La rupture est importante. La relation avec Canal Plus – qui a surmonté les différends précédents – a soutenu l’économie de la ligue française pendant des décennies. La tension de la pandémie a même conduit à l’intervention de responsables gouvernementaux, dont le président Emmanuel Macron, qui a appelé le réseau à jouer son rôle lorsque les finances de la ligue ont commencé à vaciller.

Le président de la Ligue 1, Vincent Labrune, a rencontré Saada de Canal Plus à plusieurs reprises avant la vente aux enchères et l’a averti qu’une offre modeste pour l’ensemble des droits proposés pourrait être perdante si un rival émergeait. Saada et Canal Plus ont estimé que cela était peu probable après que la ligue n’a pas réussi à vendre les droits lors d’une vente aux enchères de janvier à laquelle ni Canal Plus ni beIN n’ont participé. Mais la mésentente entre la ligue et son principal partenaire a commencé à s’intensifier.

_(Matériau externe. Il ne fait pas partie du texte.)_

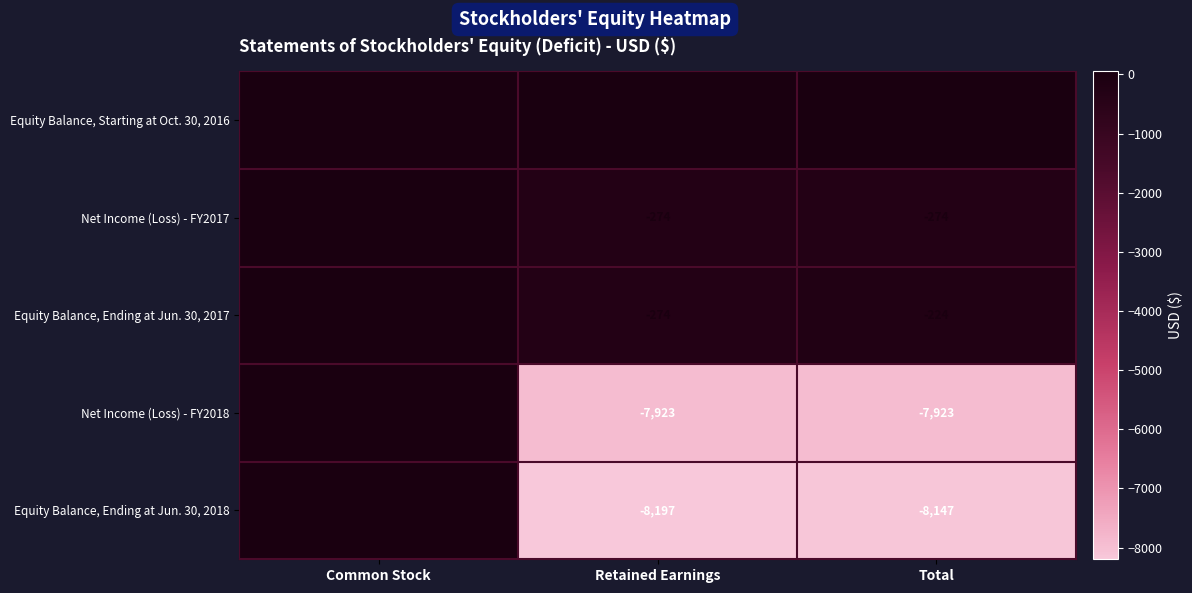

At which label is Equity Balance, Ending at Jun. 30, 2018 closest to -4073?

Total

L’amertume, selon de nombreux commentateurs, a assombri les négociations et conduit à un résultat dans lequel le seul gagnant semble être Amazon, qui, grâce à l’accord, a obtenu pour la première fois les droits majoritaires d’une grande ligue de football européenne.

« C’est très opportuniste car Amazon a profité d’une situation très émotionnelle », a déclaré Maes.

Un membre du conseil d’administration de la ligue impliqué dans la décision a déclaré que la Ligue 1 était convaincue que Canal Plus devrait honorer son contrat et qu’en vertu de la loi française, une action pourrait être entreprise dans les 15 jours si l’argent n’était pas payé.

Mais pour les clubs français qui doivent décider maintenant des budgets, des joueurs et des plans pour la saison prochaine, c’est peut-être trop tard.